**Task brief:** Nothing but the records themselves, exactly as written, should appear in the reply; leave out the pictures.

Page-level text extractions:
- - - -
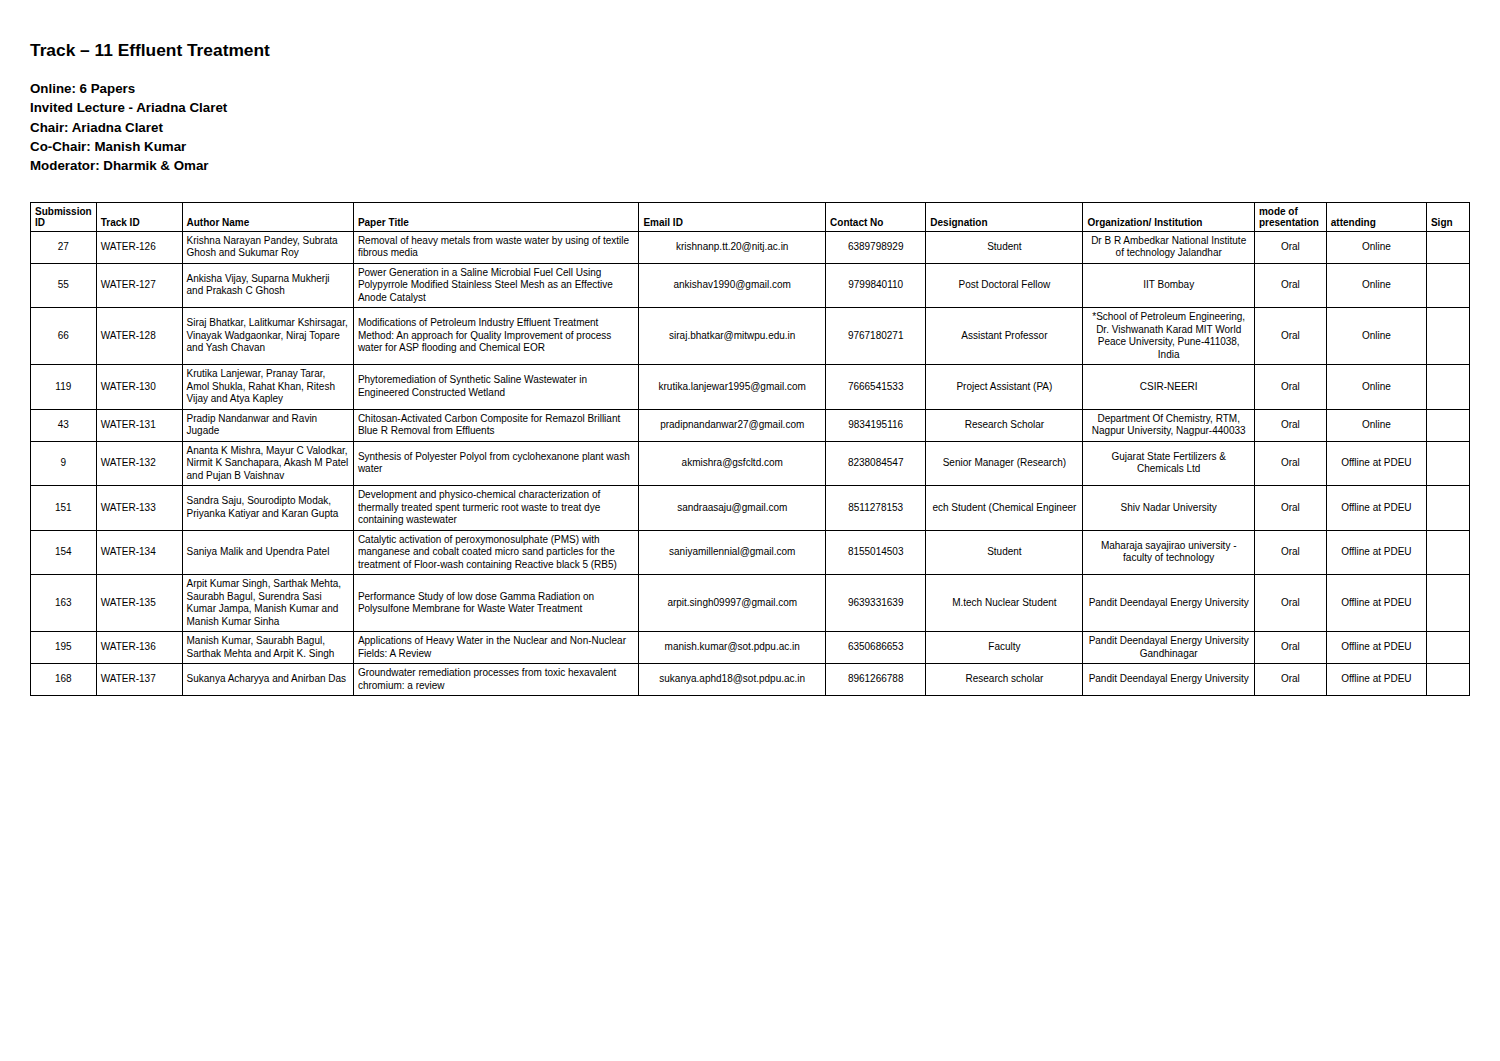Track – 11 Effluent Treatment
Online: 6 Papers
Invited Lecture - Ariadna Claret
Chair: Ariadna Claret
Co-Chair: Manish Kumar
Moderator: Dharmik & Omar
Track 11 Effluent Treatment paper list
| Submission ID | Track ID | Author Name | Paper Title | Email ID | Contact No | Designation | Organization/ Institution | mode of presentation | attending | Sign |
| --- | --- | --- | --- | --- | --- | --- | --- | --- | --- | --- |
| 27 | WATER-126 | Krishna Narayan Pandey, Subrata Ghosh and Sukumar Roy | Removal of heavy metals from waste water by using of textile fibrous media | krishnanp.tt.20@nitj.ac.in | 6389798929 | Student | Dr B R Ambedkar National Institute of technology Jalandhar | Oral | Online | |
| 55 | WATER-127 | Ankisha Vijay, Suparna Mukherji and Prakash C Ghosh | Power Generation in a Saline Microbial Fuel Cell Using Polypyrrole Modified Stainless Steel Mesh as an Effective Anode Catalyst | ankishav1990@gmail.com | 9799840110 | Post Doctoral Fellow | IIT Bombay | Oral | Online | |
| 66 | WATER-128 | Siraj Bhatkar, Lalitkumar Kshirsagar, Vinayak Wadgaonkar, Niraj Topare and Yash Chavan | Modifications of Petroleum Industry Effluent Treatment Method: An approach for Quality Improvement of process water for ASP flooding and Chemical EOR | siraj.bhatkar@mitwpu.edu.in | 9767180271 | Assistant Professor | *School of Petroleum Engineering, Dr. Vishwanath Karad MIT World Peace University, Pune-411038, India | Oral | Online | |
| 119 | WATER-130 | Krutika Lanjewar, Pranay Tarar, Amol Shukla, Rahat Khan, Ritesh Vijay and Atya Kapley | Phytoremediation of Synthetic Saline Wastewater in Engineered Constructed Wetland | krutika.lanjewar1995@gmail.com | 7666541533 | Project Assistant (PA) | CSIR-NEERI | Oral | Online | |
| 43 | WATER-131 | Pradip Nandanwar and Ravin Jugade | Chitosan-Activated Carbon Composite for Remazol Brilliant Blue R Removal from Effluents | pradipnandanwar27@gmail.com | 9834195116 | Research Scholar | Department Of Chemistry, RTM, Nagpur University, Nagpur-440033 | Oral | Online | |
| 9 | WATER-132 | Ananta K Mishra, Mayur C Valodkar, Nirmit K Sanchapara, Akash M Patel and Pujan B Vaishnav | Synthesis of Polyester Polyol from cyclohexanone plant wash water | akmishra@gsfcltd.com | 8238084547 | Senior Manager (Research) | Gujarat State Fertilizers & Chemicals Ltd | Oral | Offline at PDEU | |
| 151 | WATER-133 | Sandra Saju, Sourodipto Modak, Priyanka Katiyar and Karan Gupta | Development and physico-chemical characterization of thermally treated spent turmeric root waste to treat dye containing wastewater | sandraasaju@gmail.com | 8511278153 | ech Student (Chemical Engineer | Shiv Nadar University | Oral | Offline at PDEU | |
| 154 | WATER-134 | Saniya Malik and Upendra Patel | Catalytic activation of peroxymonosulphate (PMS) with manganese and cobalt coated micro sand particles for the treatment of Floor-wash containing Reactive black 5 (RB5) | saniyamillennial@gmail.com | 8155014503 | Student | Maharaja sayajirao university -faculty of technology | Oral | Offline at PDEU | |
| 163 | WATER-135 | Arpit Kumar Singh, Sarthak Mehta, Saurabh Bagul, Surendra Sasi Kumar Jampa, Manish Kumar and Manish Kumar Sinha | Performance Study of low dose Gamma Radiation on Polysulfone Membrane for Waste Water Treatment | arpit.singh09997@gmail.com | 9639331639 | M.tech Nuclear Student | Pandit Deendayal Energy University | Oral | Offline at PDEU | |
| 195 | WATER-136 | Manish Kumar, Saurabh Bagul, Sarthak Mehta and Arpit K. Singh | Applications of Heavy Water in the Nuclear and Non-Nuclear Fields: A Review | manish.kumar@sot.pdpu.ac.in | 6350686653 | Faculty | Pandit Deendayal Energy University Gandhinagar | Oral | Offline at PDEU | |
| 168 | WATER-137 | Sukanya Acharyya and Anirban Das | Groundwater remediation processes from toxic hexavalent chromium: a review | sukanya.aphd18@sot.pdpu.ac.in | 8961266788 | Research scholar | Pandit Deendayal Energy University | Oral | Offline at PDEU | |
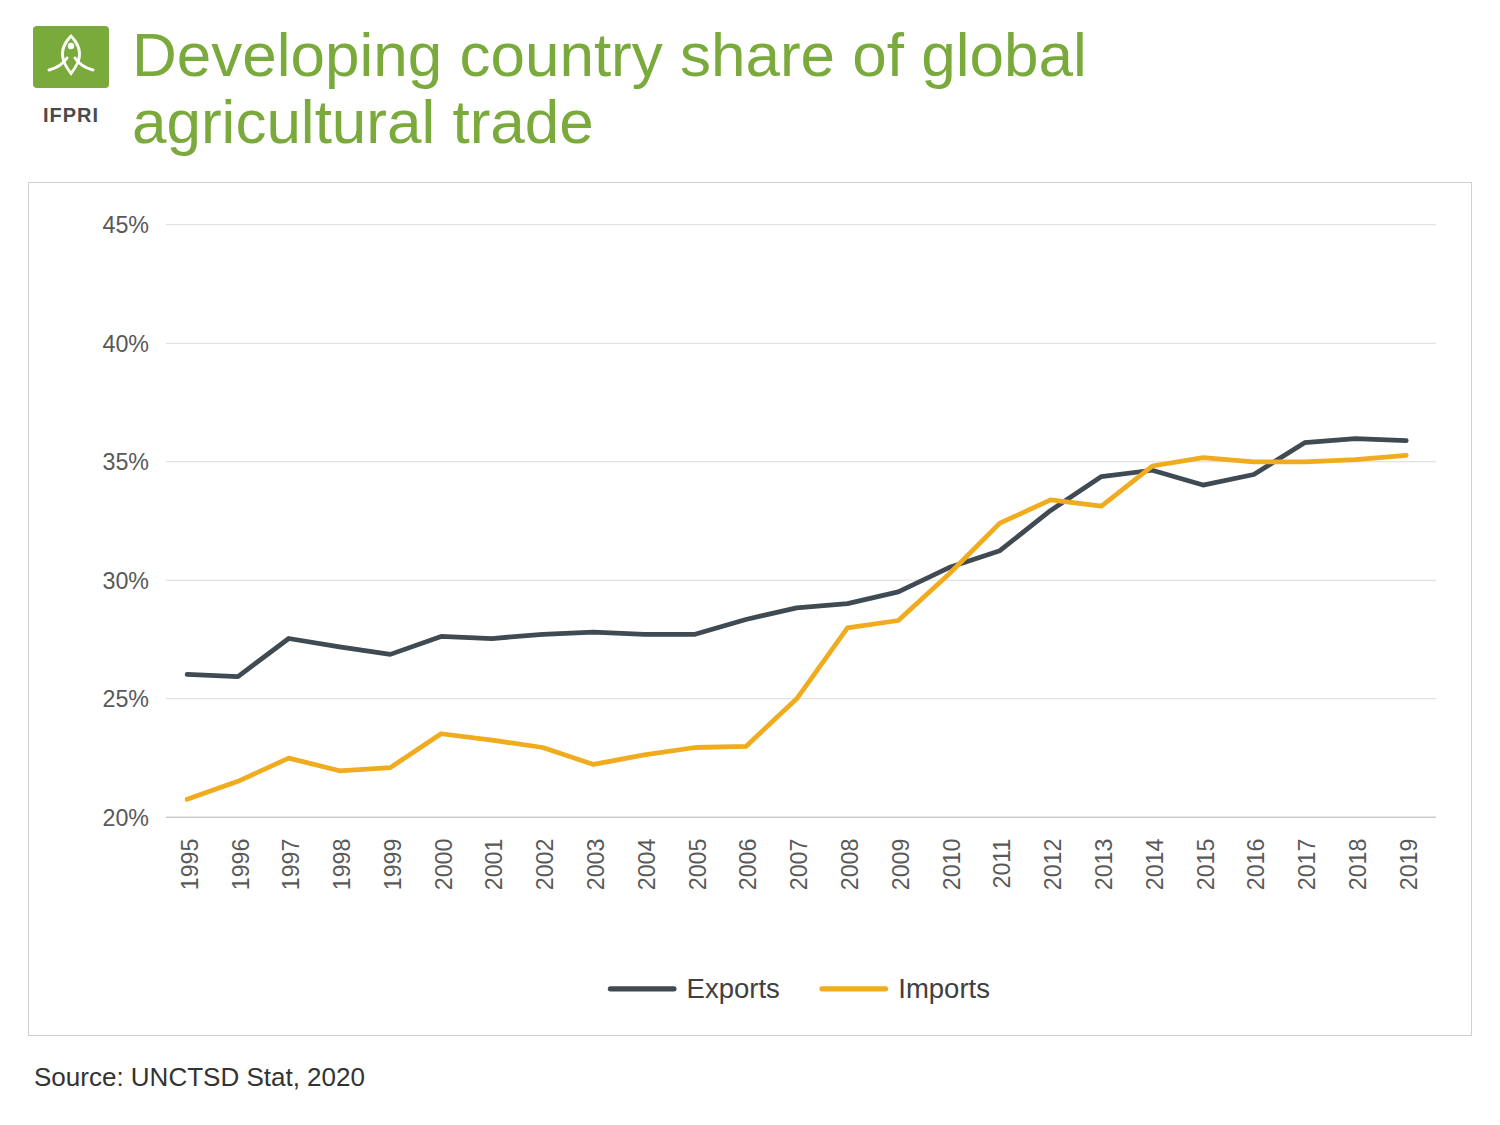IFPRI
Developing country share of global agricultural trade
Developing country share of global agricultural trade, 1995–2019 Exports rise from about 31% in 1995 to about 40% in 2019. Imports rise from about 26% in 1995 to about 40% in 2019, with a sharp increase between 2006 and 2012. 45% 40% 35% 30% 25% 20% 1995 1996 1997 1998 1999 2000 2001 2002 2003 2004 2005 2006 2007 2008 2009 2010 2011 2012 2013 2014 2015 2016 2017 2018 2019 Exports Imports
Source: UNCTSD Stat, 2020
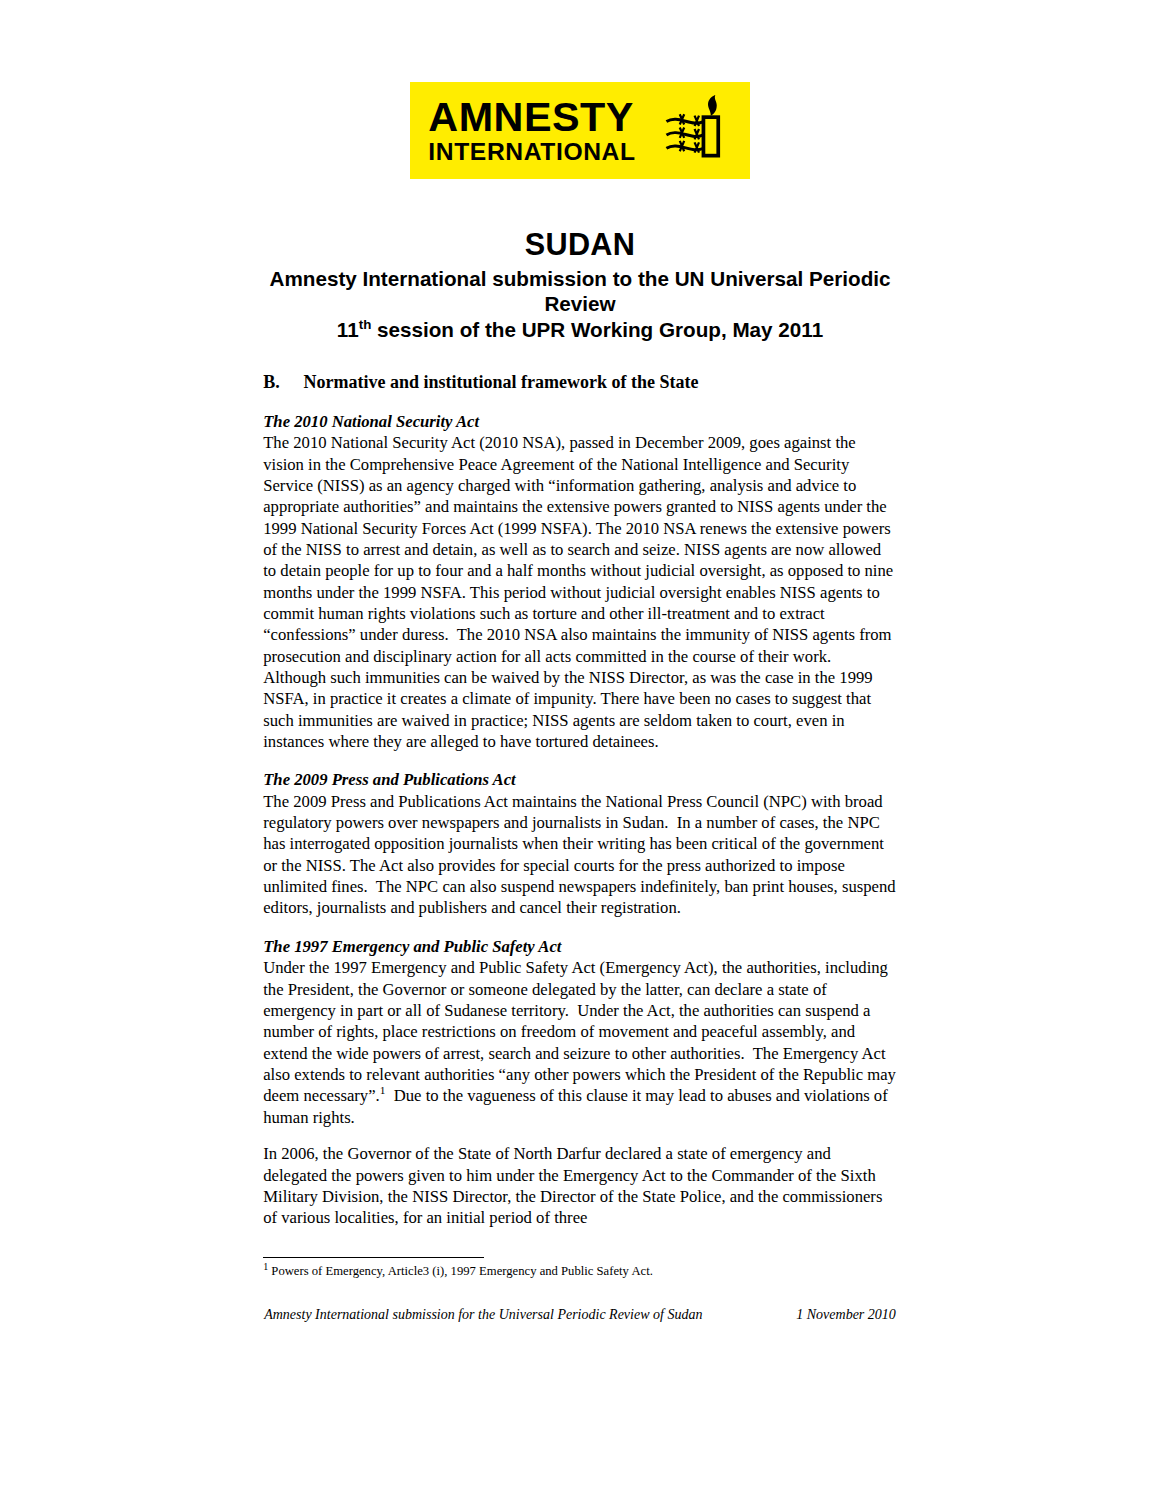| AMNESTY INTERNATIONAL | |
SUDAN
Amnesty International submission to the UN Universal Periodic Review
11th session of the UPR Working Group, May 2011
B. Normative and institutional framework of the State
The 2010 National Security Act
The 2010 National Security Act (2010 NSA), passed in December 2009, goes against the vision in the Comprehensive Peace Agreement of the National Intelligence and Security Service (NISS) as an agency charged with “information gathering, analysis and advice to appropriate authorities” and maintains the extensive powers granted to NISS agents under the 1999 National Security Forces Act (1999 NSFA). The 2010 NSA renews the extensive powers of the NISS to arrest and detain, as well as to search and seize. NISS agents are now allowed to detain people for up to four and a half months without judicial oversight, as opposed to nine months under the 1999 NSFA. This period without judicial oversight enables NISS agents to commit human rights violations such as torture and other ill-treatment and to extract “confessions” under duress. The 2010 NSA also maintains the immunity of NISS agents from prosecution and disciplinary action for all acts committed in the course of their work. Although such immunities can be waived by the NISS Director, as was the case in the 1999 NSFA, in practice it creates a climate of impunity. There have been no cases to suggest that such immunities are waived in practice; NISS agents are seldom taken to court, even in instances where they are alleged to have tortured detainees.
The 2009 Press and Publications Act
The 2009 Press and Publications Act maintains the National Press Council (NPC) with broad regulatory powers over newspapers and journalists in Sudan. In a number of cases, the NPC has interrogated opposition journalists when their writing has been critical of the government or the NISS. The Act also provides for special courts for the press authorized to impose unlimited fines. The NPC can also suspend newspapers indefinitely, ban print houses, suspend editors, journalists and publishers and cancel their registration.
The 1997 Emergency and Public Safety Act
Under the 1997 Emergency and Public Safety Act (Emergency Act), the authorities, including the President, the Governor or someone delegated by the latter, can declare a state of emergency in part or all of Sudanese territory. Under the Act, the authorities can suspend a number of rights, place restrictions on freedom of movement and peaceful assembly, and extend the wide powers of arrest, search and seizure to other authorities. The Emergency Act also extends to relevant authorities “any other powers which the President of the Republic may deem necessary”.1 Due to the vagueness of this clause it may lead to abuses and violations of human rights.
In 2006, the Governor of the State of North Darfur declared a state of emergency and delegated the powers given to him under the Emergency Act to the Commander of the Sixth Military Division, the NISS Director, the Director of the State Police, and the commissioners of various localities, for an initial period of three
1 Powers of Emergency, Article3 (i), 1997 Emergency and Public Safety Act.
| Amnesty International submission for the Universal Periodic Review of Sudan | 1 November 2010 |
- - - -
**Output below:**
Track – 11 Effluent Treatment
Online: 6 Papers
Invited Lecture - Ariadna Claret
Chair: Ariadna Claret
Co-Chair: Manish Kumar
Moderator: Dharmik & Omar
Track 11 Effluent Treatment paper list
| Submission ID | Track ID | Author Name | Paper Title | Email ID | Contact No | Designation | Organization/ Institution | mode of presentation | attending | Sign |
| --- | --- | --- | --- | --- | --- | --- | --- | --- | --- | --- |
| 27 | WATER-126 | Krishna Narayan Pandey, Subrata Ghosh and Sukumar Roy | Removal of heavy metals from waste water by using of textile fibrous media | krishnanp.tt.20@nitj.ac.in | 6389798929 | Student | Dr B R Ambedkar National Institute of technology Jalandhar | Oral | Online | |
| 55 | WATER-127 | Ankisha Vijay, Suparna Mukherji and Prakash C Ghosh | Power Generation in a Saline Microbial Fuel Cell Using Polypyrrole Modified Stainless Steel Mesh as an Effective Anode Catalyst | ankishav1990@gmail.com | 9799840110 | Post Doctoral Fellow | IIT Bombay | Oral | Online | |
| 66 | WATER-128 | Siraj Bhatkar, Lalitkumar Kshirsagar, Vinayak Wadgaonkar, Niraj Topare and Yash Chavan | Modifications of Petroleum Industry Effluent Treatment Method: An approach for Quality Improvement of process water for ASP flooding and Chemical EOR | siraj.bhatkar@mitwpu.edu.in | 9767180271 | Assistant Professor | *School of Petroleum Engineering, Dr. Vishwanath Karad MIT World Peace University, Pune-411038, India | Oral | Online | |
| 119 | WATER-130 | Krutika Lanjewar, Pranay Tarar, Amol Shukla, Rahat Khan, Ritesh Vijay and Atya Kapley | Phytoremediation of Synthetic Saline Wastewater in Engineered Constructed Wetland | krutika.lanjewar1995@gmail.com | 7666541533 | Project Assistant (PA) | CSIR-NEERI | Oral | Online | |
| 43 | WATER-131 | Pradip Nandanwar and Ravin Jugade | Chitosan-Activated Carbon Composite for Remazol Brilliant Blue R Removal from Effluents | pradipnandanwar27@gmail.com | 9834195116 | Research Scholar | Department Of Chemistry, RTM, Nagpur University, Nagpur-440033 | Oral | Online | |
| 9 | WATER-132 | Ananta K Mishra, Mayur C Valodkar, Nirmit K Sanchapara, Akash M Patel and Pujan B Vaishnav | Synthesis of Polyester Polyol from cyclohexanone plant wash water | akmishra@gsfcltd.com | 8238084547 | Senior Manager (Research) | Gujarat State Fertilizers & Chemicals Ltd | Oral | Offline at PDEU | |
| 151 | WATER-133 | Sandra Saju, Sourodipto Modak, Priyanka Katiyar and Karan Gupta | Development and physico-chemical characterization of thermally treated spent turmeric root waste to treat dye containing wastewater | sandraasaju@gmail.com | 8511278153 | ech Student (Chemical Engineer | Shiv Nadar University | Oral | Offline at PDEU | |
| 154 | WATER-134 | Saniya Malik and Upendra Patel | Catalytic activation of peroxymonosulphate (PMS) with manganese and cobalt coated micro sand particles for the treatment of Floor-wash containing Reactive black 5 (RB5) | saniyamillennial@gmail.com | 8155014503 | Student | Maharaja sayajirao university -faculty of technology | Oral | Offline at PDEU | |
| 163 | WATER-135 | Arpit Kumar Singh, Sarthak Mehta, Saurabh Bagul, Surendra Sasi Kumar Jampa, Manish Kumar and Manish Kumar Sinha | Performance Study of low dose Gamma Radiation on Polysulfone Membrane for Waste Water Treatment | arpit.singh09997@gmail.com | 9639331639 | M.tech Nuclear Student | Pandit Deendayal Energy University | Oral | Offline at PDEU | |
| 195 | WATER-136 | Manish Kumar, Saurabh Bagul, Sarthak Mehta and Arpit K. Singh | Applications of Heavy Water in the Nuclear and Non-Nuclear Fields: A Review | manish.kumar@sot.pdpu.ac.in | 6350686653 | Faculty | Pandit Deendayal Energy University Gandhinagar | Oral | Offline at PDEU | |
| 168 | WATER-137 | Sukanya Acharyya and Anirban Das | Groundwater remediation processes from toxic hexavalent chromium: a review | sukanya.aphd18@sot.pdpu.ac.in | 8961266788 | Research scholar | Pandit Deendayal Energy University | Oral | Offline at PDEU | |
IFPRI
Developing country share of global agricultural trade
Developing country share of global agricultural trade, 1995–2019 Exports rise from about 31% in 1995 to about 40% in 2019. Imports rise from about 26% in 1995 to about 40% in 2019, with a sharp increase between 2006 and 2012. 45% 40% 35% 30% 25% 20% 1995 1996 1997 1998 1999 2000 2001 2002 2003 2004 2005 2006 2007 2008 2009 2010 2011 2012 2013 2014 2015 2016 2017 2018 2019 Exports Imports
Source: UNCTSD Stat, 2020
| AMNESTY INTERNATIONAL | |
SUDAN
Amnesty International submission to the UN Universal Periodic Review
11th session of the UPR Working Group, May 2011
B. Normative and institutional framework of the State
The 2010 National Security Act
The 2010 National Security Act (2010 NSA), passed in December 2009, goes against the vision in the Comprehensive Peace Agreement of the National Intelligence and Security Service (NISS) as an agency charged with “information gathering, analysis and advice to appropriate authorities” and maintains the extensive powers granted to NISS agents under the 1999 National Security Forces Act (1999 NSFA). The 2010 NSA renews the extensive powers of the NISS to arrest and detain, as well as to search and seize. NISS agents are now allowed to detain people for up to four and a half months without judicial oversight, as opposed to nine months under the 1999 NSFA. This period without judicial oversight enables NISS agents to commit human rights violations such as torture and other ill-treatment and to extract “confessions” under duress. The 2010 NSA also maintains the immunity of NISS agents from prosecution and disciplinary action for all acts committed in the course of their work. Although such immunities can be waived by the NISS Director, as was the case in the 1999 NSFA, in practice it creates a climate of impunity. There have been no cases to suggest that such immunities are waived in practice; NISS agents are seldom taken to court, even in instances where they are alleged to have tortured detainees.
The 2009 Press and Publications Act
The 2009 Press and Publications Act maintains the National Press Council (NPC) with broad regulatory powers over newspapers and journalists in Sudan. In a number of cases, the NPC has interrogated opposition journalists when their writing has been critical of the government or the NISS. The Act also provides for special courts for the press authorized to impose unlimited fines. The NPC can also suspend newspapers indefinitely, ban print houses, suspend editors, journalists and publishers and cancel their registration.
The 1997 Emergency and Public Safety Act
Under the 1997 Emergency and Public Safety Act (Emergency Act), the authorities, including the President, the Governor or someone delegated by the latter, can declare a state of emergency in part or all of Sudanese territory. Under the Act, the authorities can suspend a number of rights, place restrictions on freedom of movement and peaceful assembly, and extend the wide powers of arrest, search and seizure to other authorities. The Emergency Act also extends to relevant authorities “any other powers which the President of the Republic may deem necessary”.1 Due to the vagueness of this clause it may lead to abuses and violations of human rights.
In 2006, the Governor of the State of North Darfur declared a state of emergency and delegated the powers given to him under the Emergency Act to the Commander of the Sixth Military Division, the NISS Director, the Director of the State Police, and the commissioners of various localities, for an initial period of three
1 Powers of Emergency, Article3 (i), 1997 Emergency and Public Safety Act.
| Amnesty International submission for the Universal Periodic Review of Sudan | 1 November 2010 |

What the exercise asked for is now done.